After she died in 1947, my mother and her sister and their father (my mother's mother died in 1945), moved into this house on Linden Avenue in Scarborough. The chest -- which the family started calling Granny's chest -- was in the attic of the house. We have no idea if the chest belonged to John (Banny) and Sarah (Granny) Everest but it's a safe assumption since the chest had Liverpool painted on it, and they came from England.

The whole point in telling you this is: I lived in this house on Linden Avenue, too. I lived here from about four months of age until I was three. My parents sold the house and used their share of the proceeds to buy a funeral home in Cobourg. Until this week, I hadn't paid any more attention to this house on Linden Avenue than what I've seen in photos of the first three years of my life.

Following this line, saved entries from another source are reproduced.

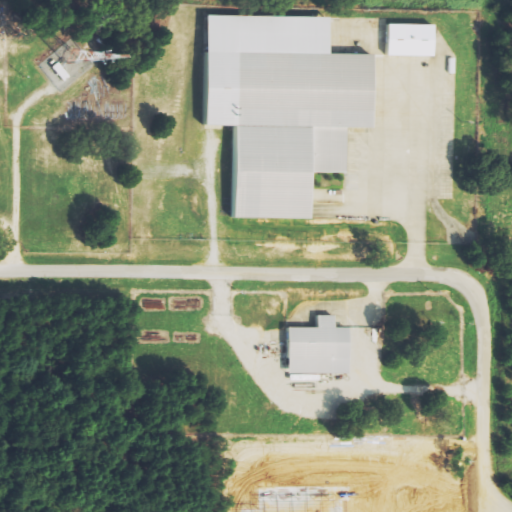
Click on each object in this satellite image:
building: (410, 40)
building: (283, 107)
road: (425, 175)
road: (353, 275)
building: (319, 349)
road: (423, 388)
road: (312, 401)
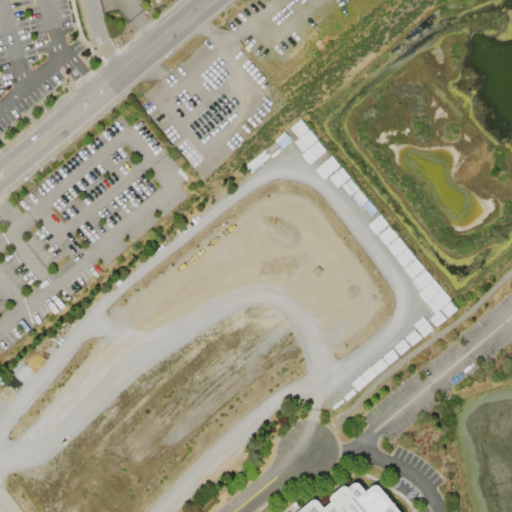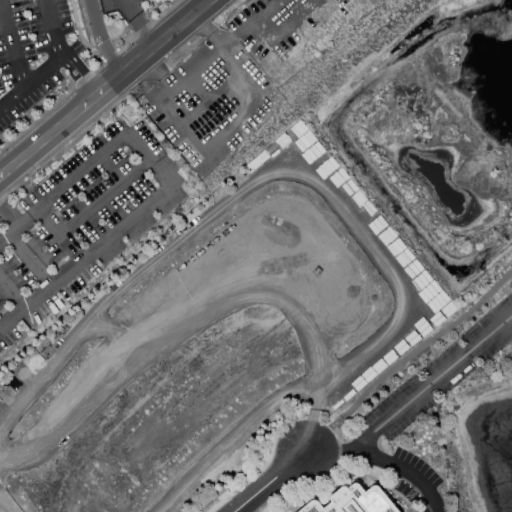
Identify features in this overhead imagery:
road: (121, 1)
road: (123, 1)
road: (138, 23)
road: (51, 31)
road: (99, 38)
road: (11, 44)
road: (81, 77)
road: (31, 80)
road: (103, 86)
road: (208, 95)
road: (218, 134)
road: (167, 185)
road: (103, 193)
road: (15, 219)
road: (58, 231)
road: (27, 257)
road: (11, 293)
road: (405, 358)
road: (431, 385)
road: (382, 461)
road: (267, 482)
building: (352, 500)
building: (351, 501)
road: (431, 508)
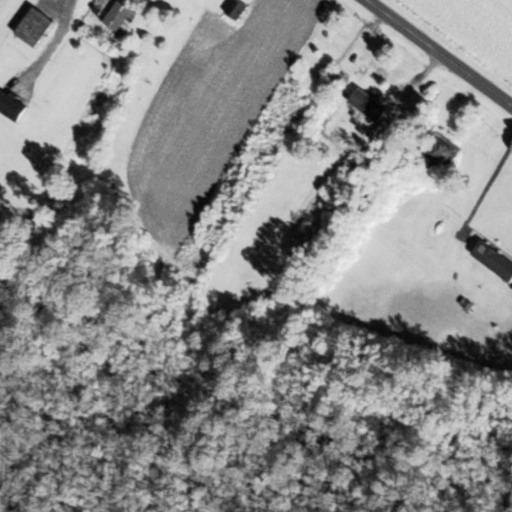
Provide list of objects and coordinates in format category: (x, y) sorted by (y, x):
building: (235, 10)
building: (117, 16)
building: (33, 28)
road: (56, 37)
building: (325, 45)
road: (434, 56)
building: (335, 80)
building: (379, 80)
building: (11, 105)
building: (439, 156)
building: (358, 163)
road: (486, 188)
building: (494, 259)
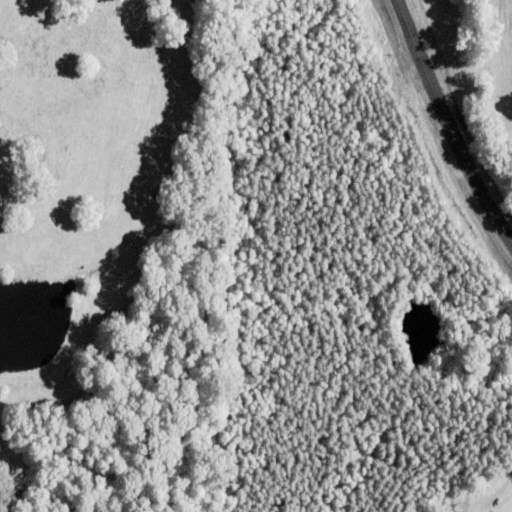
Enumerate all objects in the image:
road: (448, 121)
building: (444, 509)
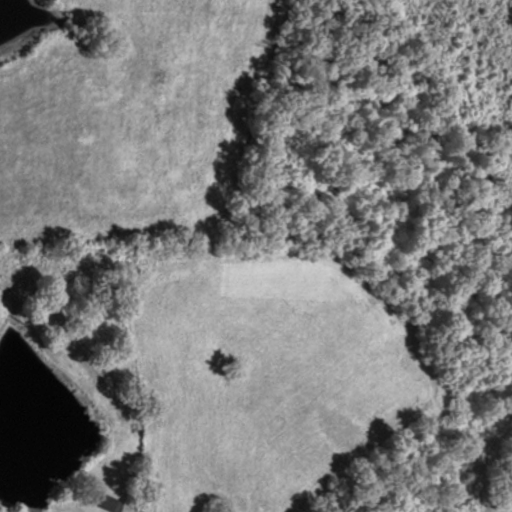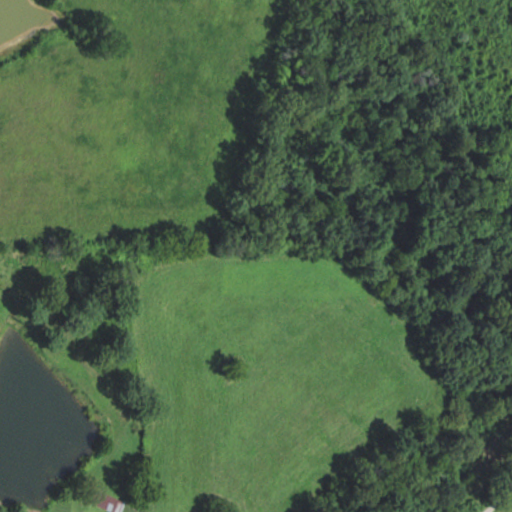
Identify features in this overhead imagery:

The house disappeared from our family history, and from my life, in 1973, and I've never thought of it since or even asked to drive by it whenever we were in Scarborough.

But now that I'm working on a book about my dad, I'm returning to Scarborough and my early years -- thanks to Google maps -- and for someone who has moved around a lot in her life, I'm shocked by how much of my childhood landmarks STILL EXIST. The funeral home where my father worked, the fish and chips shop where we ate on Friday nights, the house my parents lived in when they were first married (and where they brought me home to from the hospital), and this: the house my great-grandfather built.

On the outside, nothing has changed. Those front windows represent what my mother remembers as the sunroom and the music room (two separate rooms I bet are now all one room with the living room because that's what I'd do). The living room windows were on the left side where the "front" door was, off the driveway. That room on the second floor overlooking the street? My room.

My room. It's still there. It won't look the same as my photos from the early 1970's. But in a world where so much has changed and is changing, in a city where people tear down the little houses to build lot-filling "monster" homes, the brick house my great-grandfather built 93 years ago still stands, looking exactly like it did when I wandered that street, with our dog alongside me, and stole the bread cooling on the window ledge at our neighbours' house next door.

My mother and I sitting in front of the living room windows.